Lucunya, setelah perseteruan itu kini mereda, Depe kembali menebar sensasi dengan mengaku bahwa dirinya terkena santet. Ian pun agaknya tersindir.
"Kemarin dia kabarnya habis kena santet, ntar gue yang berbau Kalimantan disangkutkan, nggak maulah. Yau dah kita stop (musuhan) aja dulu," ucap Ian ditemui di Kebon Jeruk, Jakarta Barat, Jumat (13/12/2013).

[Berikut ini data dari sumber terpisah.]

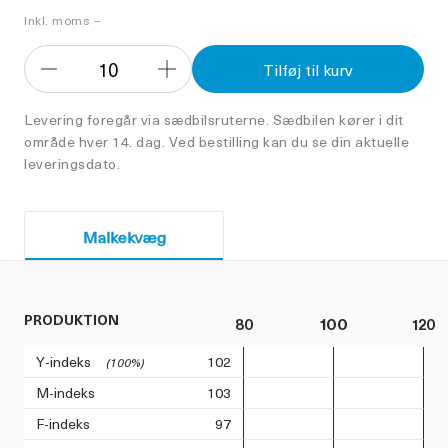
Inkl. moms –
10
Tilføj til kurv
Formindsk
Forøg
antal
antal
Levering foregår via sædbilsruterne. Sædbilen kører i dit
område hver 14. dag. Ved bestilling kan du se din aktuelle
leveringsdato.
Malkekvæg
PRODUKTION
80
100
120
Y-indeks
102
(100%)
M-indeks
103
F-indeks
97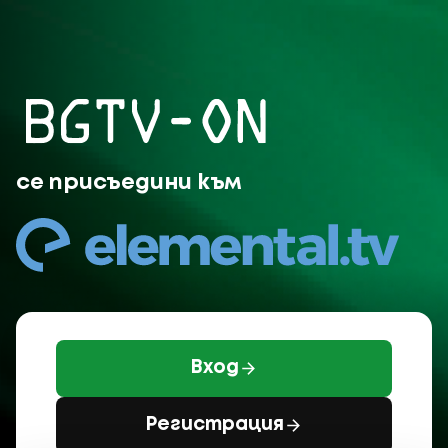
BGTV-ON се присъединява 
се присъедини към
Вход
Регистрация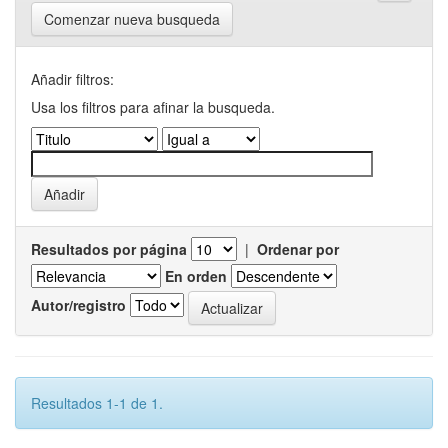
Comenzar nueva busqueda
Añadir filtros:
Usa los filtros para afinar la busqueda.
Resultados por página
|
Ordenar por
En orden
Autor/registro
Resultados 1-1 de 1.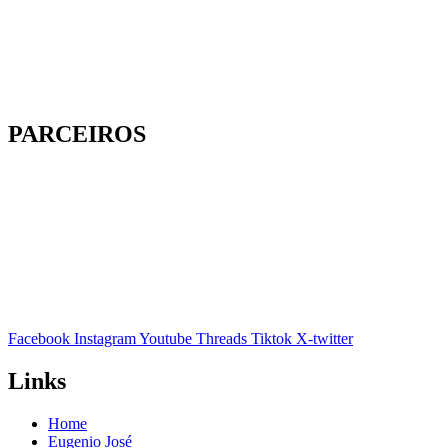
PARCEIROS
Facebook
Instagram
Youtube
Threads
Tiktok
X-twitter
Links
Home
Eugenio José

SCROLL TO CONTINUE WITH CONTENT
"Yang pasti gini, tanggung jawab harus ada. Ada kemarin isu dia disantet, kita nggak mau mencampuradukkan. Sekarang klip kita belum selesai dan belum tayang," katanya.
Ian agaknya juga masih gemas karena hasil video klip berjudul 'Parah' yang dibintangi Depe kurang maksimal. "Dia secara hak udah dapet, tinggal kewajiban belum. Gue lihat dia disantet, ya udah stop dulu," sambungnya.

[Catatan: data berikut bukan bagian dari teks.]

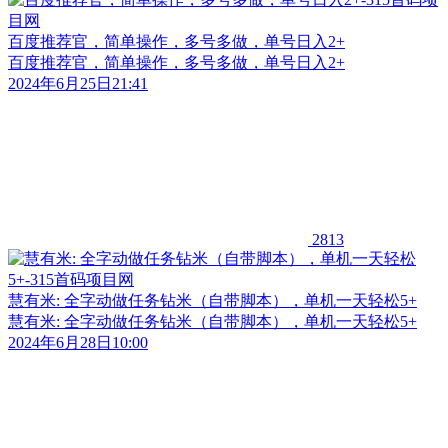
百度推荐官，简单操作，多号多做，单号日入2+
百度推荐官，简单操作，多号多做，单号日入2+
2024年6月25日21:41
2813
慧有米: 全字动做任务钻米（自带脚本），单机一天轻松5+
慧有米: 全字动做任务钻米（自带脚本），单机一天轻松5+
2024年6月28日10:00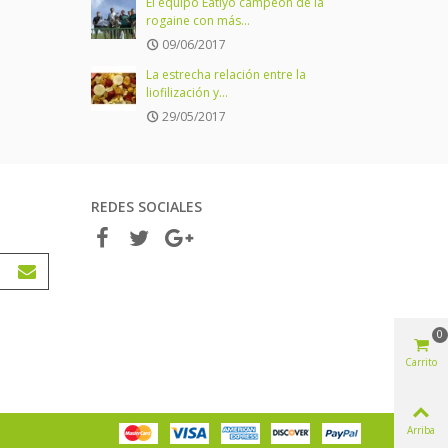
El equipo Eatlyo campeón de la
rogaine con más...
09/06/2017
La estrecha relación entre la
liofilización y...
29/05/2017
REDES SOCIALES
0
Carrito
Arriba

"Kemarin udah kasih ultimatum selama tiga hari, tapi dia nggak bisa selesai cuma tiga hari ultimatum. Nggak lama ternyata ada masalah baru," keluh Ian lagi.
Masalah Ian dan Depe berawal dari pembuatan video klip terbaru Radja bertajuk 'Parah'. Depe yang didapuk menjadi bintang video klip menolak melanjutkan adegan karena merasa durasi sudah kelewat batas.
Terlebih sang pedangdut merasa adegan terlalu banyak modifikasi sehingga membuatnya tak nyaman. Akhirnya Depe memilih cabut dari pembuatan video klip sementara Radja merasa syuting belum tuntas.